## Assigned task
Wherever a picture appears, skip it and retype the rest of the data exactly.

(Page-level text extractions)

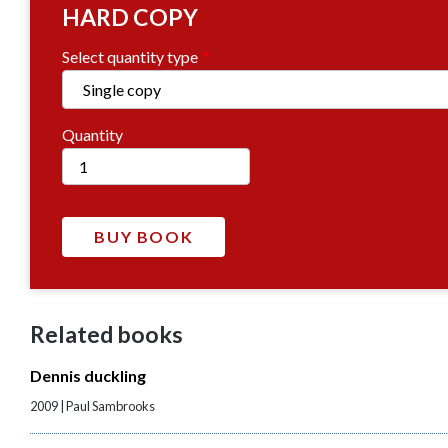
HARD COPY
Select quantity type
Quantity
Related books
Dennis duckling
2009 | Paul Sambrooks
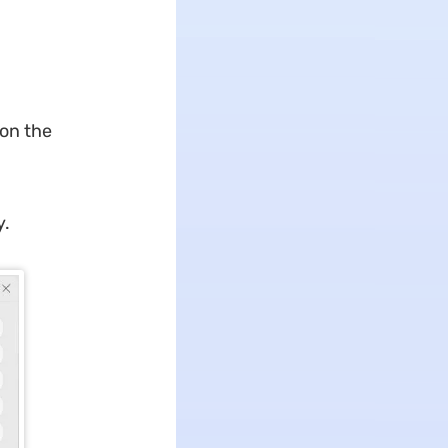
on the
y.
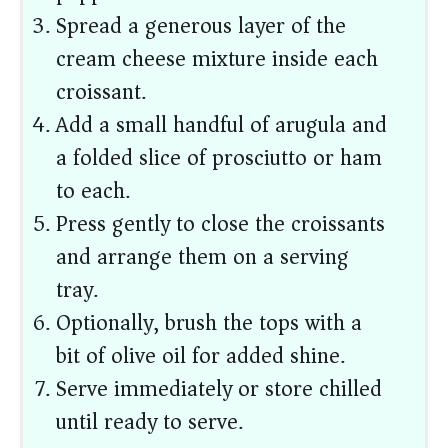
Spread a generous layer of the
cream cheese mixture inside each
croissant.
Add a small handful of arugula and
a folded slice of prosciutto or ham
to each.
Press gently to close the croissants
and arrange them on a serving
tray.
Optionally, brush the tops with a
bit of olive oil for added shine.
Serve immediately or store chilled
until ready to serve.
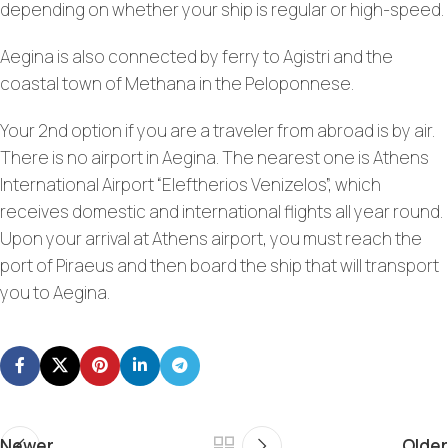
depending on whether your ship is regular or high-speed.
Aegina is also connected by ferry to Agistri and the
coastal town of Methana in the Peloponnese.
Your 2nd option if you are a traveler from abroad is by air.
There is no airport in Aegina. The nearest one is Athens
International Airport “Eleftherios Venizelos”, which
receives domestic and international flights all year round.
Upon your arrival at Athens airport, you must reach the
port of Piraeus and then board the ship that will transport
you to Aegina.
Newer
Older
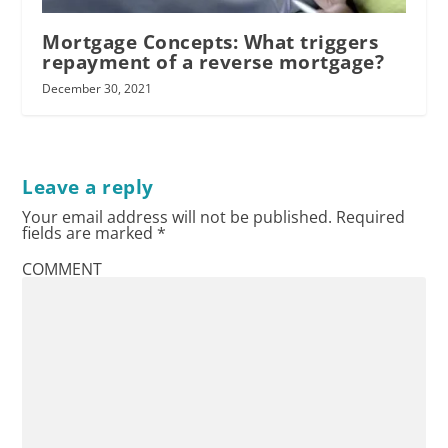
Mortgage Concepts: What triggers
repayment of a reverse mortgage?
December 30, 2021
Leave a reply
Your email address will not be published.
Required
fields are marked
*
dual agency
COMMENT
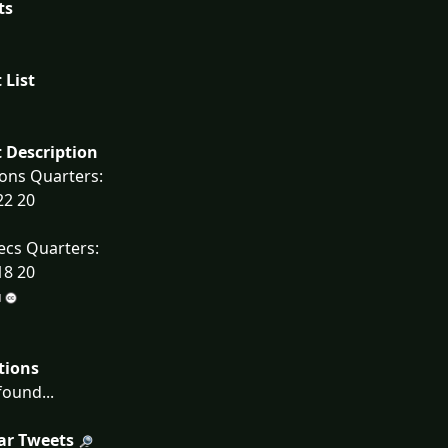
ts
 List
 Description
ons Quarters:
22 20
ecs Quarters:
18 20
tions
ound...
ar Tweets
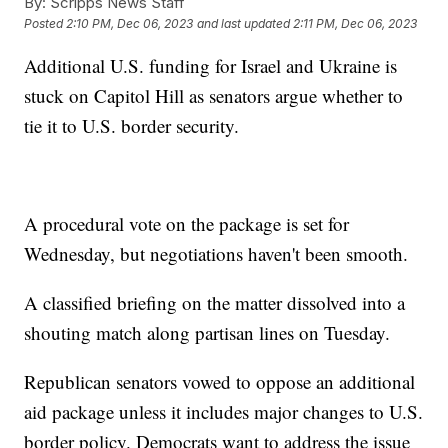
By:
Scripps News Staff
Posted
2:10 PM, Dec 06, 2023
and last updated
2:11 PM, Dec 06, 2023
Additional U.S. funding for Israel and Ukraine is
stuck on Capitol Hill as senators argue whether to
tie it to U.S. border security.
A procedural vote on the package is set for
Wednesday, but negotiations haven't been smooth.
A classified briefing on the matter dissolved into a
shouting match along partisan lines on Tuesday.
Republican senators vowed to oppose an additional
aid package unless it includes major changes to U.S.
border policy. Democrats want to address the issue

## Answer section
HARD COPY
Select quantity type
Quantity
Related books
Dennis duckling
2009 | Paul Sambrooks
on the
y.
Spread a generous layer of the
cream cheese mixture inside each
croissant.
Add a small handful of arugula and
a folded slice of prosciutto or ham
to each.
Press gently to close the croissants
and arrange them on a serving
tray.
Optionally, brush the tops with a
bit of olive oil for added shine.
Serve immediately or store chilled
until ready to serve.
depending on whether your ship is regular or high-speed.
Aegina is also connected by ferry to Agistri and the
coastal town of Methana in the Peloponnese.
Your 2nd option if you are a traveler from abroad is by air.
There is no airport in Aegina. The nearest one is Athens
International Airport “Eleftherios Venizelos”, which
receives domestic and international flights all year round.
Upon your arrival at Athens airport, you must reach the
port of Piraeus and then board the ship that will transport
you to Aegina.
Newer
Older
Mortgage Concepts: What triggers
repayment of a reverse mortgage?
December 30, 2021
Leave a reply
Your email address will not be published.
Required
fields are marked
*
dual agency
COMMENT
ts
 List
 Description
ons Quarters:
22 20
ecs Quarters:
18 20
tions
ound...
ar Tweets
By:
Scripps News Staff
Posted
2:10 PM, Dec 06, 2023
and last updated
2:11 PM, Dec 06, 2023
Additional U.S. funding for Israel and Ukraine is
stuck on Capitol Hill as senators argue whether to
tie it to U.S. border security.
A procedural vote on the package is set for
Wednesday, but negotiations haven't been smooth.
A classified briefing on the matter dissolved into a
shouting match along partisan lines on Tuesday.
Republican senators vowed to oppose an additional
aid package unless it includes major changes to U.S.
border policy. Democrats want to address the issue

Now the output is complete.